By discussing the character of corruption in authoritarian or communist regimes, it is important to understand how nepotism is practice in these societies. Communist officials consistently prove that they are corruptible and nepotistic. It is not the first time to notice that nepotism thrives in communist bureaucracies, such as the Soviet nomenklatura, is a famous for nepotism during the 1920s (Bellow July 13, 2004, P.98). Bellow (2004) argues that nepotism is a common term within communist regimes. Some communist states announce that nepotism is a rule for dictators to consolidate their power in a country. In fact, this is an informal and personal mode, which is commonly adopted by government officials and societies in communist countries. The widespread building of nepotism in a social network is important for the governmental elites to hold their positions and enlarge their influence in the government. According to “The Clearing House,” it clarifies the meanings of nepotism in a normal society:

“Nepotism in Georgia schools, as well as over the nation, is one of the most serious hindrances to the development of a democratic and effective system. On almost every hand we find wives, daughter, sons and in-laws of members of boards of education teaching in our public schools. In many places a system of reciprocity is in vogue where one board member agrees to vote for another’s kin in return for a vote for his own kin. There is nothing good about nepotism. It is unfair to the teacher for it creates envy among other teachers who feel that many earned advances are the result of favoritism (The Clearing House 2005).”

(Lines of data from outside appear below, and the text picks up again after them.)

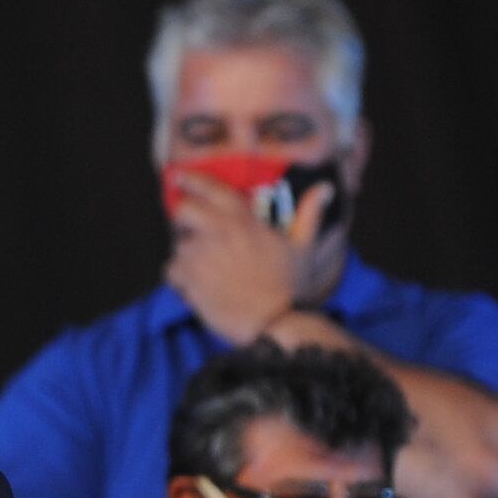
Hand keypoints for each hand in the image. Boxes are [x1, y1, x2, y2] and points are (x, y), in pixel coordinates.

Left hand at [166, 168, 333, 340]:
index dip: (194, 180)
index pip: (212, 189)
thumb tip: (325, 187)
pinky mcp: (188, 278)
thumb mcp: (303, 247)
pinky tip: (198, 287)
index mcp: (243, 221)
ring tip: (207, 270)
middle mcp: (217, 232)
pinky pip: (172, 271)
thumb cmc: (286, 286)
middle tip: (189, 227)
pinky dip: (180, 278)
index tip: (181, 176)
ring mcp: (200, 255)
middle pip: (183, 210)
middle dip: (183, 216)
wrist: (269, 321)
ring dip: (187, 254)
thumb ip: (310, 214)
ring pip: (179, 245)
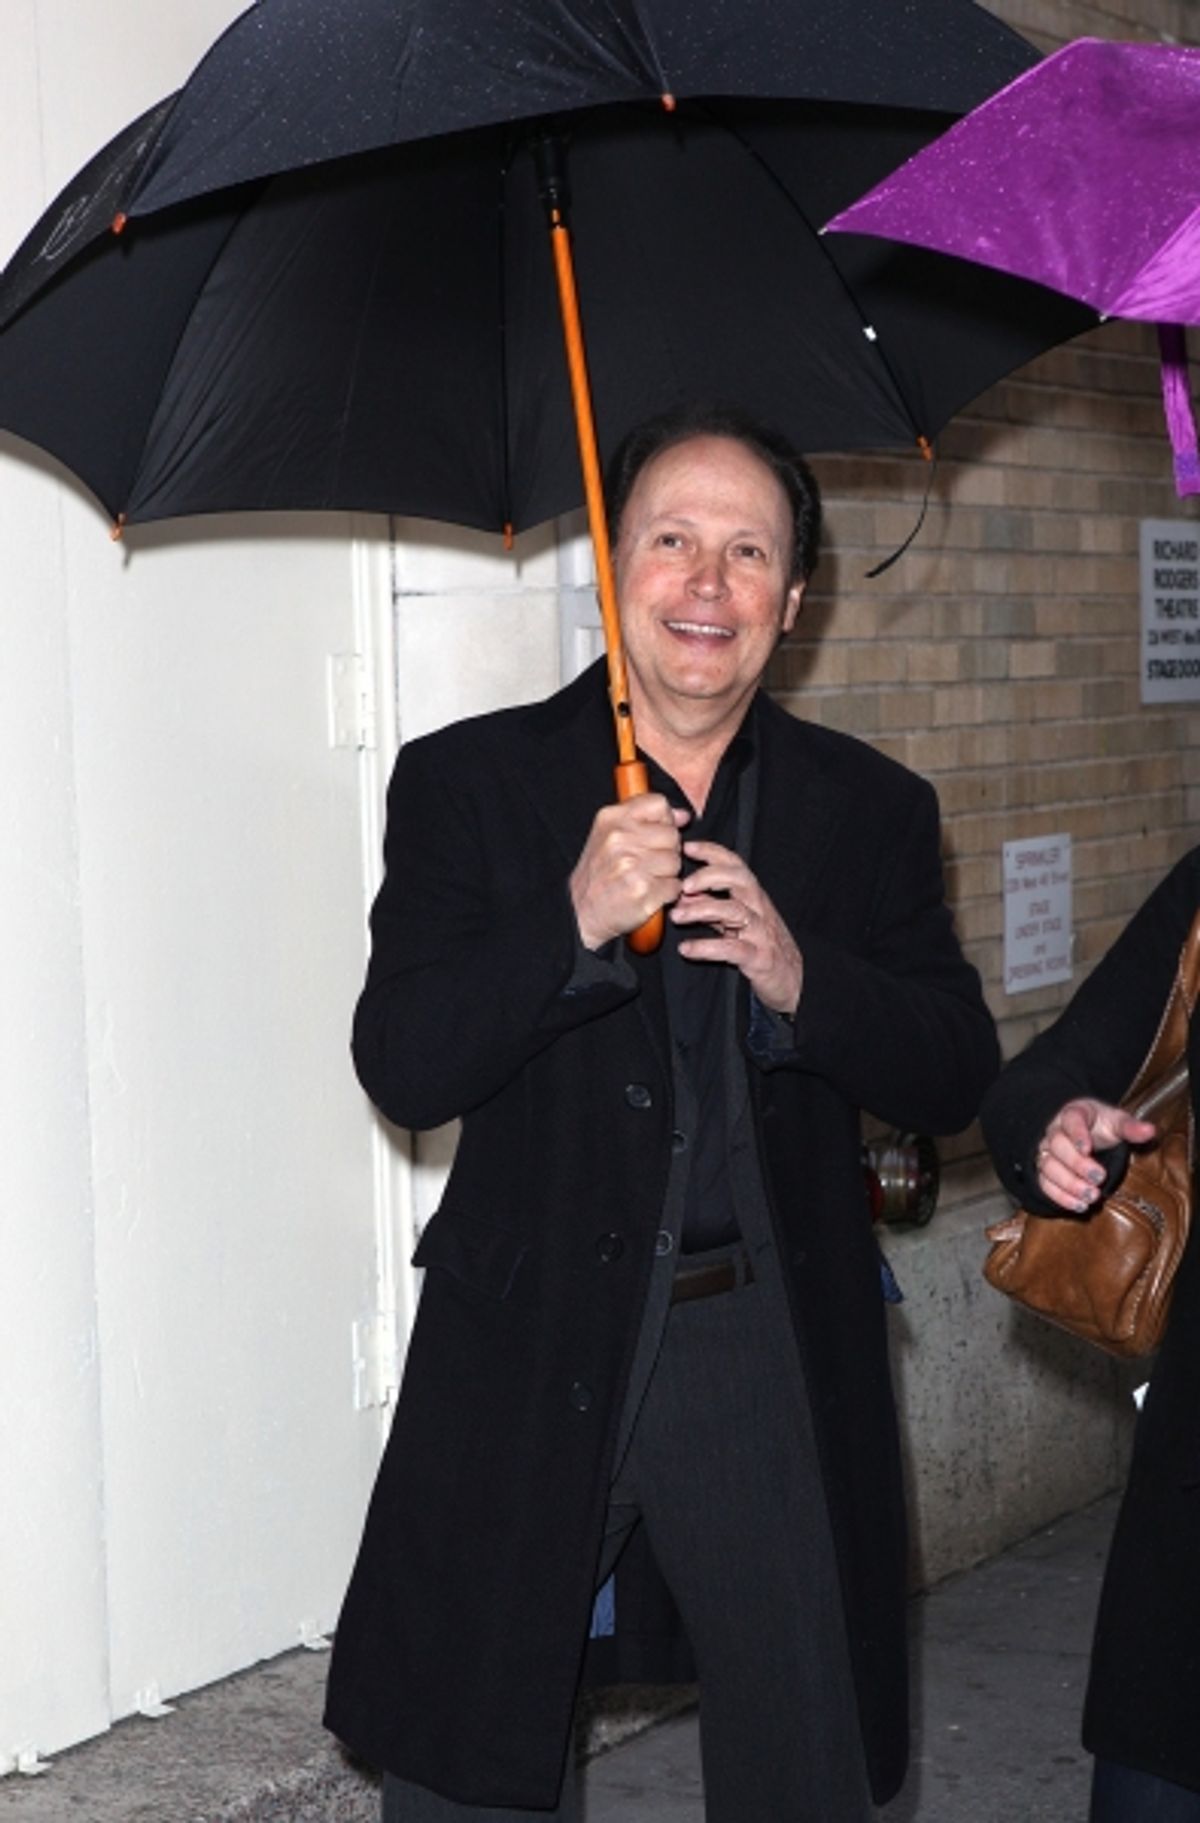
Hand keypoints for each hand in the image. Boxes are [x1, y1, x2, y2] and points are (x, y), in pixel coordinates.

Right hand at [570, 795, 688, 949]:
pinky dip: (666, 893)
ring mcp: (631, 864)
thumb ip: (646, 820)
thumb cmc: (598, 875)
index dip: (664, 821)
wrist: (580, 913)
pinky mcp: (643, 890)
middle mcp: (620, 838)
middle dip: (666, 851)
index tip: (655, 835)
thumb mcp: (609, 836)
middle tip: (646, 863)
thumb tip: (684, 815)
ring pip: (675, 862)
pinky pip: (674, 886)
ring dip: (666, 874)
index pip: (658, 804)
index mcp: (612, 819)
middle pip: (672, 835)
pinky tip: (648, 893)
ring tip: (645, 878)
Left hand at [669, 841, 802, 1014]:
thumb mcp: (735, 922)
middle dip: (710, 877)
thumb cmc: (761, 945)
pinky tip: (686, 949)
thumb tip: (683, 895)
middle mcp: (759, 909)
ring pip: (735, 911)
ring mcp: (761, 933)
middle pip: (740, 879)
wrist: (791, 979)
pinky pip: (732, 949)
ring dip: (702, 910)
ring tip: (677, 916)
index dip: (713, 852)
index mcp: (753, 897)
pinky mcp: (759, 958)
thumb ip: (711, 906)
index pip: (735, 865)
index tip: (688, 847)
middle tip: (683, 885)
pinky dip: (707, 948)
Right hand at [1035, 1098, 1157, 1211]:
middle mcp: (1055, 1132)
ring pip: (1049, 1167)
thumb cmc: (1102, 1127)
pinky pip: (1045, 1185)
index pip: (1070, 1120)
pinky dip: (1061, 1197)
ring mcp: (1047, 1153)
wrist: (1087, 1137)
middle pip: (1057, 1146)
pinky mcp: (1045, 1172)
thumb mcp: (1117, 1122)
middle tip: (1099, 1178)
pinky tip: (1080, 1205)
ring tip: (1092, 1196)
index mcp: (1073, 1114)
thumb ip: (1131, 1127)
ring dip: (1069, 1184)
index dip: (1077, 1134)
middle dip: (1077, 1164)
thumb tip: (1150, 1131)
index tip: (1087, 1148)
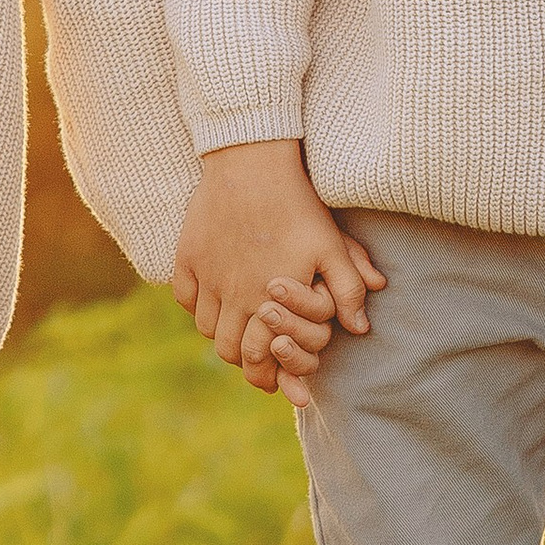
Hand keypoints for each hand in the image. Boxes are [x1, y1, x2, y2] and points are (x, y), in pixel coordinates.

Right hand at [172, 143, 383, 393]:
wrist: (252, 163)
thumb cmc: (298, 206)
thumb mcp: (332, 247)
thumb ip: (348, 290)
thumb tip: (360, 329)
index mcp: (268, 302)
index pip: (259, 359)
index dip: (268, 377)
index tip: (274, 381)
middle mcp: (233, 296)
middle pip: (229, 351)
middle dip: (245, 361)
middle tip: (256, 360)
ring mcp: (207, 276)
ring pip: (205, 327)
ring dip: (221, 333)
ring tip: (237, 327)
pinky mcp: (188, 256)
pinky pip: (184, 297)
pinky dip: (197, 305)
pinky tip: (212, 298)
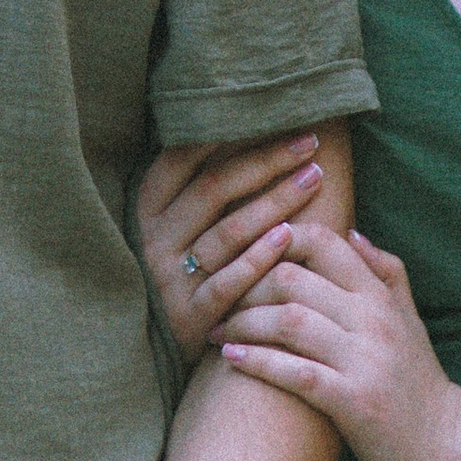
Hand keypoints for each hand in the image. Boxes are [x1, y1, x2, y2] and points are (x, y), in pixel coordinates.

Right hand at [136, 131, 329, 365]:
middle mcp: (154, 238)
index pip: (181, 158)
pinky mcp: (189, 315)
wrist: (148, 346)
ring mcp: (169, 277)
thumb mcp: (172, 226)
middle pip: (214, 188)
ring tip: (313, 179)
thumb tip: (246, 128)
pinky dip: (259, 258)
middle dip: (266, 161)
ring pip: (227, 232)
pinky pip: (229, 282)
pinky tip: (290, 237)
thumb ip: (198, 188)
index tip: (269, 114)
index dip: (223, 133)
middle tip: (310, 143)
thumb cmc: (178, 270)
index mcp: (147, 208)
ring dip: (275, 202)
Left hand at [220, 230, 460, 460]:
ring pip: (288, 321)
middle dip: (245, 285)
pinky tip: (230, 357)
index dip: (276, 239)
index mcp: (380, 295)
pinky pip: (295, 373)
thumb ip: (385, 272)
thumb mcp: (409, 318)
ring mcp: (364, 360)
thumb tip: (351, 232)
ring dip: (242, 322)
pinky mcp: (353, 401)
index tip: (244, 255)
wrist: (447, 446)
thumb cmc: (419, 381)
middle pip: (292, 278)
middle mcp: (372, 320)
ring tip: (215, 330)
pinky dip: (257, 361)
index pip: (322, 242)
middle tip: (217, 299)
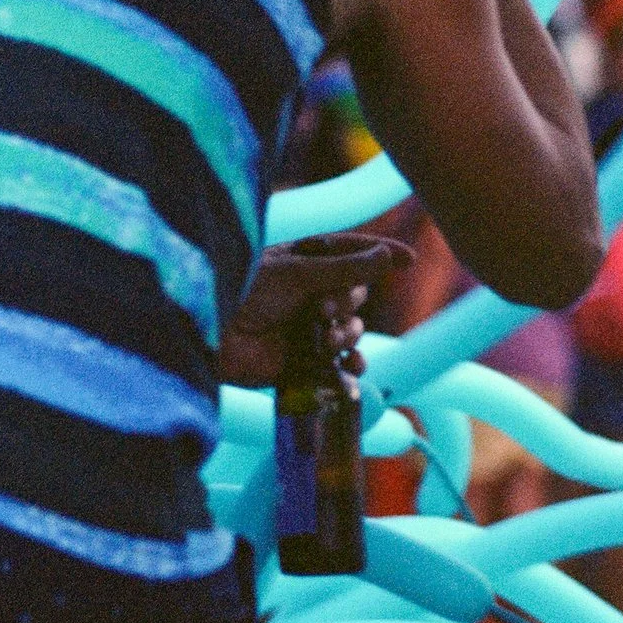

To the author, nepotism is a serious hindrance to the social network. The author (2005) gives a negative view to nepotism because he thinks that it carries an unequal treatment of people in both democratic countries and in authoritarian countries. Nepotism is a powerful influence for people to have great achievements in jobs and politics. Based on favored groups and social relationships, such as friends or relatives, people engaging in nepotism could be appointed or granted a position, or promoted or employed in government positions, as well as in some enterprises. When people rely on this informal mode, however, it often becomes a significant deviation in most societies, from what is good. It has been usually included in the topic of corruption, because nepotism carries many of conveniences which characterize the one who is bribed and the briber who corrupts others.

Methodology

I began the research by reading a lot of books and journal articles that consisted of topics relating to corruption, such as corruption in China, and political corruption in China. By understanding the characteristics of China’s corruption, I should first study general corruption in the world, and how different practical modes of corruption are used in different states. Second, corruption in similar regimes has similar features, so corruption in both authoritarian and communist states should be discussed in this topic. Most authoritarian and communist states have similar political systems, such as one-party system or dictatorship. To succeed in this paper, it is important to know the factors of a topic, Corruption in China, including the contribution of Chinese economic reform, the Chinese political system, and China’s society today. I have also gathered all information for this paper by accessing most sources from online to find media sources which include Google scholar, ProQuest, LexisNexis, JSTOR and some of China’s websites, such as China Daily. Using Google scholar to search primary sources mostly, it widely provides numerous relevant articles. And some websites including CNN International, South China Morning Post, New York Times and China Daily provide many useful cases that I can study for this paper. For example, the case of former of party Chief Bo Xilai and his families who stole billions of U.S. dollars. And the case of Lai Changxing, who bribed numerous of officials and smuggled products with values of billions of pounds.